** Work required **
Please output every line of the data below as a Markdown table with two columns, Row and Line, numbering the rows in order and omitting blank lines.

** Records from a data source **
————————

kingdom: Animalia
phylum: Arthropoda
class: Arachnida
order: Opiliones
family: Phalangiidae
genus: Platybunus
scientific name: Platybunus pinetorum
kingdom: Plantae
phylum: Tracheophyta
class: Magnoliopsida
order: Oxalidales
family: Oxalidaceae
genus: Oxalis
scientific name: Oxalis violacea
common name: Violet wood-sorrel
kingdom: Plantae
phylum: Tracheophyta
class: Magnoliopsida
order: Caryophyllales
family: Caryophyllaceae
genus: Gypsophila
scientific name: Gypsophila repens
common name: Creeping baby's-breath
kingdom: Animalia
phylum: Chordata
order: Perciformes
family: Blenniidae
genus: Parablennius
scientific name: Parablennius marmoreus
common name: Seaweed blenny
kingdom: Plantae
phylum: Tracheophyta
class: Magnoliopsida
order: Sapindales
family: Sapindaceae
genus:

————————

** Complete output **
| Row | Line |
|---|---|
| 1 | kingdom: Animalia |
| 2 | phylum: Arthropoda |
| 3 | class: Arachnida |
| 4 | order: Opiliones |
| 5 | family: Phalangiidae |
| 6 | genus: Platybunus |
| 7 | scientific name: Platybunus pinetorum |
| 8 | kingdom: Plantae |
| 9 | phylum: Tracheophyta |
| 10 | class: Magnoliopsida |
| 11 | order: Oxalidales |
| 12 | family: Oxalidaceae |
| 13 | genus: Oxalis |
| 14 | scientific name: Oxalis violacea |
| 15 | common name: Violet wood-sorrel |
| 16 | kingdom: Plantae |
| 17 | phylum: Tracheophyta |
| 18 | class: Magnoliopsida |
| 19 | order: Caryophyllales |
| 20 | family: Caryophyllaceae |
| 21 | genus: Gypsophila |
| 22 | scientific name: Gypsophila repens |
| 23 | common name: Creeping baby's-breath |
| 24 | kingdom: Animalia |
| 25 | phylum: Chordata |
| 26 | order: Perciformes |
| 27 | family: Blenniidae |
| 28 | genus: Parablennius |
| 29 | scientific name: Parablennius marmoreus |
| 30 | common name: Seaweed blenny |
| 31 | kingdom: Plantae |
| 32 | phylum: Tracheophyta |
| 33 | class: Magnoliopsida |
| 34 | order: Sapindales |
| 35 | family: Sapindaceae |
| 36 | genus: |